Muitas pessoas vão vivendo, vivendo, mas, na verdade, não vivendo, vão respirando, isso sim. Viver exige consciência, e uma consciência bem alinhada costuma criar uma vida sem muitas trepidações. Neste momento, por todo planeta, há pessoas muito ricas gemendo. Gemendo dores de todo tipo, especialmente as emocionais. Ué, mas o dinheiro não compra tudo? Sabemos que não. Não há montanhas de dinheiro capazes de produzir “automaticamente” felicidade. E graças aos céus que a coisa é assim, de outro modo só os ricos seriam felizes. Tudo o que alguém acumular hoje será de outros no futuro. Nascemos sem nada, ainda que a família geradora seja ou tenha sido muito rica e, ao partir, também deixaremos tudo… O além não tem saldo bancário, nem sabe o que é isso, mas sabe muito bem do que é uma alma rica, a melhor, senão a única, das riquezas. O ser humano é de certo modo um porão de inutilidades, a partir dos valores introjetados e vividos quase sempre sem que haja consciência dos entulhos. A velhice é desprezada, ridicularizada e mesmo “esquecida” por muitas pessoas, pessoas que ainda estão longe da velhice, mas… Não querem morrer cedo. Como é que alguém que despreza, destrata a velhice diz ou faz força para viver muitos anos? São as contradições das cabeças aéreas. O roteiro humano durante a vida é igual para todos, os bens materiais são meramente assessórios, na essência, lá no fundo das almas somos todos iguais, fracos, inseguros, invejosos e algumas vezes generosos, compreensivos. Ter esperança é indispensável na vida, sem ela arriamos, não atravessamos a ponte até a felicidade. Mas não devemos ter esperanças muito longas, tudo lá muito adiante… Vem dessa verdade a maior de todas: o elixir de uma vida longa e razoavelmente feliz é o trabalho, um trabalho que não acabe ao momento da (levianamente) sonhada aposentadoria.
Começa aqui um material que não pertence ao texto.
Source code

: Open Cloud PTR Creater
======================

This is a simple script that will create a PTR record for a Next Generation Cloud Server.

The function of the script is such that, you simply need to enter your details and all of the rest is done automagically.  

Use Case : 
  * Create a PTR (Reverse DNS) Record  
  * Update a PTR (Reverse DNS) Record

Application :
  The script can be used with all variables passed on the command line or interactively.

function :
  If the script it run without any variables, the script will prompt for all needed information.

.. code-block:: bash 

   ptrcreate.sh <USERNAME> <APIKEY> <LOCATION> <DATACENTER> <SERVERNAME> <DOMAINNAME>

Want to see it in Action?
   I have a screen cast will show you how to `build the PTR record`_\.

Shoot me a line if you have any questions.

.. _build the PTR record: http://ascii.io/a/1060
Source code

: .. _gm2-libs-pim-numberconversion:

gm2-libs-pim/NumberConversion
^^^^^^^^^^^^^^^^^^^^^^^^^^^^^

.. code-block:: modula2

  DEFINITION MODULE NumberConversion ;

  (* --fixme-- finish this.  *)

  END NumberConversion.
É a velha história de termos, necessariamente, um propósito na vida, algo que não se confunda com dinheiro, mas com entusiasmo, encantamento e, sem escape, prazer… Um casamento alicerçado pelo amor, respeito e cuidados mútuos, filhos e familiares, ah, Santo Deus, seria o paraíso na terra, mas… Quem tem essa riqueza? Poucos, raros. Dificuldades? Todos temos e por elas passamos ou patinamos, mas… Nunca esquecer: um bom gerente interno, na nossa cabeça, é o dedo apontado para uma vida feliz…
REALIDADE
Chegamos ao ponto de só acreditarmos (os lúcidos) no que acontece à nossa frente. Vejo todos os dias, por mim ou mandadas por amigos, fotos inacreditáveis, mas… “Reais”, reais diante da realidade do hoje, a realidade da I.A. Como acreditar? Hoje, como nunca antes, precisamos de provas, de provas reais no aqui e agora. Fora disso é deixar a cara para os tapas das mentiras. Confiar em pessoas? Quem, quando, por quê? Não é mesmo, políticos?
FUJÕES
Fujões ou ignorantes. Todos os dias leio sobre brasileiros maltratados em Portugal ou nos Estados Unidos. Fujões desinformados que deixam o Brasil por uma vida melhor lá fora. Baitíssima ignorância. Serão explorados, ofendidos, segregados e não terão defesa. Nenhum país do mundo tem as riquezas do Brasil, e é bom não esquecer que com determinação e propósito tudo é possível ao que crê, aqui no “Brasilzão” de todos nós. Ouviram, fujões?
FALTA DIZER
“Surtos de insatisfação com a vida”, essa era a manchete que acabei de ler. Epidemia mundial, pessoas insatisfeitas com a vida, mas… Esquecendo que a vida nós a fazemos, tudo a partir do modo de pensar, crer e agir. O mais é fuga, covardia e desculpas.